§ Records contained in a dataset:

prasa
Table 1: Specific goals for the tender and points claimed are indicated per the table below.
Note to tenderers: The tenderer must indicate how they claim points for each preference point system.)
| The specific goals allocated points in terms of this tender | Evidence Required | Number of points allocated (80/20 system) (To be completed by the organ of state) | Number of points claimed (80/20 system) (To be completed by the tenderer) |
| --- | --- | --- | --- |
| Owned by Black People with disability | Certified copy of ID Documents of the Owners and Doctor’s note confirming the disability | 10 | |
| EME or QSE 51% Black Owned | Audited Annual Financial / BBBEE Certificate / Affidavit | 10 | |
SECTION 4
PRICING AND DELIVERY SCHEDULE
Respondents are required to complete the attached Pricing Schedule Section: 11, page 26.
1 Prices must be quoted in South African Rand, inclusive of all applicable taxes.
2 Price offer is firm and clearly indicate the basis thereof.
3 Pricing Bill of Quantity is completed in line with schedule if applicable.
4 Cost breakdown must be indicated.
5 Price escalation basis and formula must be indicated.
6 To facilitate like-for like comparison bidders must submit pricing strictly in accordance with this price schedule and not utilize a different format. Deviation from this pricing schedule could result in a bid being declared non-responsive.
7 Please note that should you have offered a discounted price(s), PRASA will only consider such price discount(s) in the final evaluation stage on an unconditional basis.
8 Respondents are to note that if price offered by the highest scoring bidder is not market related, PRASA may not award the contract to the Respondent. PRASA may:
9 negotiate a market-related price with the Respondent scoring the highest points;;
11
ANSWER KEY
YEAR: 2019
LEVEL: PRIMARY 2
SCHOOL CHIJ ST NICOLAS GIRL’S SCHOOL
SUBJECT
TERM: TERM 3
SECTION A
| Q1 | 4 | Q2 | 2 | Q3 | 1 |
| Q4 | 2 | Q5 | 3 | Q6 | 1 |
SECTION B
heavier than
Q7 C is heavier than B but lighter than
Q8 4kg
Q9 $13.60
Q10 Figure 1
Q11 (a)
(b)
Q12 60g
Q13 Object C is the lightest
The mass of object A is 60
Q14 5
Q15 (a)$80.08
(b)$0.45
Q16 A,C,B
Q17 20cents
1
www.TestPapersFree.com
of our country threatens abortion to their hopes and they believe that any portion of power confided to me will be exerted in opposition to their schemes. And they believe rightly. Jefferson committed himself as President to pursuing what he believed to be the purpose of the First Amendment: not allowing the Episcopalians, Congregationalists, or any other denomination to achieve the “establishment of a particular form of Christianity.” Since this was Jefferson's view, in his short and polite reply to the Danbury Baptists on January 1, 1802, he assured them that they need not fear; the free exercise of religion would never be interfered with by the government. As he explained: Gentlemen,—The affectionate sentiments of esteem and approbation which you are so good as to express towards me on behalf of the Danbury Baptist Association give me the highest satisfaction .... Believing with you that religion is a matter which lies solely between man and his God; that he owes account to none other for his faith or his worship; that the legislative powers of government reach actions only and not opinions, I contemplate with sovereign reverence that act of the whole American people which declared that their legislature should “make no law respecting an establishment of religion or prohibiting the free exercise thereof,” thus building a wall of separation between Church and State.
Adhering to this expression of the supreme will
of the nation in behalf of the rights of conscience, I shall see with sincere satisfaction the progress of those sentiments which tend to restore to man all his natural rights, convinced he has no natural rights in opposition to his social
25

§ Action item:
Write out an exact copy of every record shown above.

§ Solution:
prasa
Table 1: Specific goals for the tender and points claimed are indicated per the table below.
Note to tenderers: The tenderer must indicate how they claim points for each preference point system.)
| The specific goals allocated points in terms of this tender | Evidence Required | Number of points allocated (80/20 system) (To be completed by the organ of state) | Number of points claimed (80/20 system) (To be completed by the tenderer) |
| --- | --- | --- | --- |
| Owned by Black People with disability | Certified copy of ID Documents of the Owners and Doctor’s note confirming the disability | 10 | |
| EME or QSE 51% Black Owned | Audited Annual Financial / BBBEE Certificate / Affidavit | 10 | |
SECTION 4
PRICING AND DELIVERY SCHEDULE
Respondents are required to complete the attached Pricing Schedule Section: 11, page 26.
1 Prices must be quoted in South African Rand, inclusive of all applicable taxes.
2 Price offer is firm and clearly indicate the basis thereof.
3 Pricing Bill of Quantity is completed in line with schedule if applicable.
4 Cost breakdown must be indicated.
5 Price escalation basis and formula must be indicated.
6 To facilitate like-for like comparison bidders must submit pricing strictly in accordance with this price schedule and not utilize a different format. Deviation from this pricing schedule could result in a bid being declared non-responsive.
7 Please note that should you have offered a discounted price(s), PRASA will only consider such price discount(s) in the final evaluation stage on an unconditional basis.
8 Respondents are to note that if price offered by the highest scoring bidder is not market related, PRASA may not award the contract to the Respondent. PRASA may:
9 negotiate a market-related price with the Respondent scoring the highest points;;
11
ANSWER KEY
YEAR: 2019
LEVEL: PRIMARY 2
SCHOOL CHIJ ST NICOLAS GIRL’S SCHOOL
SUBJECT
TERM: TERM 3
SECTION A
| Q1 | 4 | Q2 | 2 | Q3 | 1 |
| Q4 | 2 | Q5 | 3 | Q6 | 1 |
SECTION B
heavier than
Q7 C is heavier than B but lighter than
Q8 4kg
Q9 $13.60
Q10 Figure 1
Q11 (a)
(b)
Q12 60g
Q13 Object C is the lightest
The mass of object A is 60
Q14 5
Q15 (a)$80.08
(b)$0.45
Q16 A,C,B
Q17 20cents
1
www.TestPapersFree.com
of our country threatens abortion to their hopes and they believe that any portion of power confided to me will be exerted in opposition to their schemes. And they believe rightly. Jefferson committed himself as President to pursuing what he believed to be the purpose of the First Amendment: not allowing the Episcopalians, Congregationalists, or any other denomination to achieve the “establishment of a particular form of Christianity.” Since this was Jefferson's view, in his short and polite reply to the Danbury Baptists on January 1, 1802, he assured them that they need not fear; the free exercise of religion would never be interfered with by the government. As he explained: Gentlemen,—The affectionate sentiments of esteem and approbation which you are so good as to express towards me on behalf of the Danbury Baptist Association give me the highest satisfaction .... Believing with you that religion is a matter which lies solely between man and his God; that he owes account to none other for his faith or his worship; that the legislative powers of government reach actions only and not opinions, I contemplate with sovereign reverence that act of the whole American people which declared that their legislature should “make no law respecting an establishment of religion or prohibiting the free exercise thereof,” thus building a wall of separation between Church and State.
Adhering to this expression of the supreme will
of the nation in behalf of the rights of conscience, I shall see with sincere satisfaction the progress of those sentiments which tend to restore to man all his natural rights, convinced he has no natural rights in opposition to his social
25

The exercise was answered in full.